→ Exercise objective:
Repeat exactly the lines from the line containing "172 381 6.70" to the last line of the listing, including both.

→ Data to examine:
>>
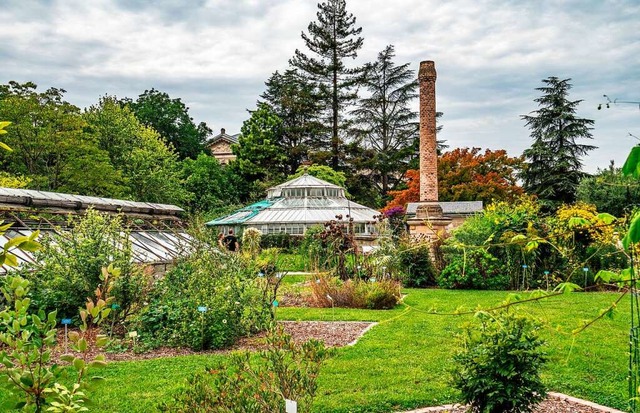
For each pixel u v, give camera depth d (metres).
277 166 53.84
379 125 55.81
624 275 3.12
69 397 2.60
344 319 11.59
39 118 28.64
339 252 16.89
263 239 31.86
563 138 42.34
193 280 9.83
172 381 6.70
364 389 6.38
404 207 41.34
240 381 4.24
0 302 8.27
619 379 6.62
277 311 12.80
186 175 46.88
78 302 9.51
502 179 41.56
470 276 17.52
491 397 4.88
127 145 38.03
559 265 16.83
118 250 9.90
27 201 13.08
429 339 9.12
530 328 4.99
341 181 49.22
<<
→ Result for this exercise:
172 381 6.70
364 389 6.38
404 207 41.34
240 381 4.24
0 302 8.27
619 379 6.62
277 311 12.80
186 175 46.88
78 302 9.51
502 179 41.56
470 276 17.52
491 397 4.88
127 145 38.03
559 265 16.83
118 250 9.90
27 201 13.08
429 339 9.12
530 328 4.99
341 181 49.22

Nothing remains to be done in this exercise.